Figure 1 illustrates the four hydrogens of CH_{4} numbered [17] and placed at the corners of a cube whose faces are perpendicular to the Cartesian axes. At least six other schemes for associating numbered hydrogens with corners of the cube in Fig. 1 occur [5, 9, 18-21]. Examination of Fig. 1 shows it to be invariant (apart from atom numbering) under the following 24 point group operations: the identity; eight three-fold rotations; three two-fold rotations; six four-fold rotation-reflections; and six planar reflections.

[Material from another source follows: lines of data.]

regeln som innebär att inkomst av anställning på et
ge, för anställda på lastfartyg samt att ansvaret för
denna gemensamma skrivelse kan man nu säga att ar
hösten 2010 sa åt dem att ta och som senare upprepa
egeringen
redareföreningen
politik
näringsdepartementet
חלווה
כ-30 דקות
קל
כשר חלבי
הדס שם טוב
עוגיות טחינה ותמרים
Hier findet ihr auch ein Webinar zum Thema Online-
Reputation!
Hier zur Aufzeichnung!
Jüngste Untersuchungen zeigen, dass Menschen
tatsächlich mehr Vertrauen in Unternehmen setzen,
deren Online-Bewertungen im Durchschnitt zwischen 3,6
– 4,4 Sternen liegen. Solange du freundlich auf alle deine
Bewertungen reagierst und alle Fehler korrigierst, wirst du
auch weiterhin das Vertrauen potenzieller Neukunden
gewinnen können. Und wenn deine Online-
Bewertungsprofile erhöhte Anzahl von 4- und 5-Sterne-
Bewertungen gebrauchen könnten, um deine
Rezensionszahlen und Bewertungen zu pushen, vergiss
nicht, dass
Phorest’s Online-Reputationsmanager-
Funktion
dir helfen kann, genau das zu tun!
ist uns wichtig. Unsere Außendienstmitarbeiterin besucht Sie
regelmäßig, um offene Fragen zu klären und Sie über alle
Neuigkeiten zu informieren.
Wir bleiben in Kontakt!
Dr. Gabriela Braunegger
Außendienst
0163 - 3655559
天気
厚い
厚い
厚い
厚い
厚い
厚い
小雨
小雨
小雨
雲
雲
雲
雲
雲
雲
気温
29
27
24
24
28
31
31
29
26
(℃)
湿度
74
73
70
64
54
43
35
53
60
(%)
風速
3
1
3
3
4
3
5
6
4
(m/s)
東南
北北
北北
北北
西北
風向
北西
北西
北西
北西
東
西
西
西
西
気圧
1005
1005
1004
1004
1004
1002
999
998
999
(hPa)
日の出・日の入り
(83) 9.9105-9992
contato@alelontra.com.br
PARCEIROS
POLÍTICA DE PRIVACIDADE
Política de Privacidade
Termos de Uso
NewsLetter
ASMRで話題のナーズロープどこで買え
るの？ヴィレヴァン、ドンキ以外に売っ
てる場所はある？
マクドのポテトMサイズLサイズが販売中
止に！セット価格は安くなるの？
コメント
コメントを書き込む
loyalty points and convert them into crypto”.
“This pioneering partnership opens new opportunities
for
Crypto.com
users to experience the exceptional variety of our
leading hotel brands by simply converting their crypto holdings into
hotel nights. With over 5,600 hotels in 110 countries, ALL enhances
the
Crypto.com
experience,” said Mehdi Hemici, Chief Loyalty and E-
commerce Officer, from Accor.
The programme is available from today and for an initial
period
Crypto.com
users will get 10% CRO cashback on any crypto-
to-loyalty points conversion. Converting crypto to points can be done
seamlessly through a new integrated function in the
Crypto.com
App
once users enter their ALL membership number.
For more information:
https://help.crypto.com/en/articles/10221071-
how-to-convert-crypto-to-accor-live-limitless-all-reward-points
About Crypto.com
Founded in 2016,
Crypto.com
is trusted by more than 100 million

The point group consisting of these operations is called T_{d}. Its character table [2-4] is given in Table 1.
E | 8C_{3} | 3C_{2} | 6S_{4} | 6σ_{d} | |||
---|---|---|---|---|---|---|---|
A_{1} | 1 | 1 | 1 | 1 | 1 | α_{xx} + α_{yy} + α_{zz} | |
A_{2} | 1 | 1 | 1 | -1 | -1 | ||
E | 2 | -1 | 2 | 0 | 0 | (2α_{zz} - α_{xx} - α_{yy} , α_{xx} - α_{yy}) | |
F_{1} | 3 | 0 | -1 | 1 | -1 | R | |
F_{2} | 3 | 0 | -1 | -1 | 1 | T | (α_{yz} , α_{zx} , α_{xy}) |
The individual operations occurring in this point group for a methane molecule oriented as shown in Fig. 1 will be denoted here by the symbols: E; C_{3}(1,1,1), C_{3}^{2}(1,1,1), C_{3}(-1,1,1), C_{3}^{2}(-1,1,1), C_{3}(-1,-1,1), C_{3}^{2}(-1,-1,1), C_{3}(1,-1,1), C_{3}^{2}(1,-1,1); C_{2}(x), C_{2}(y), C_{2}(z); S_{4}(x), S_{4}^{3}(x), S_{4}(y), S_{4}^{3}(y), S_{4}(z), S_{4}^{3}(z); and σ_{d}(0,1,1), σ_{d}(0,-1,1), σ_{d}(1,0,1), σ_{d}(1,0,-1), σ_{d}(1,1,0), σ_{d}(-1,1,0); respectively, where directions of three-fold rotation axes and of perpendiculars to the planes of reflection are specified by three indices representing coefficients of unit vectors along the Cartesian axes x,y,z. One of these geometrical symmetry operations in general will be denoted by P.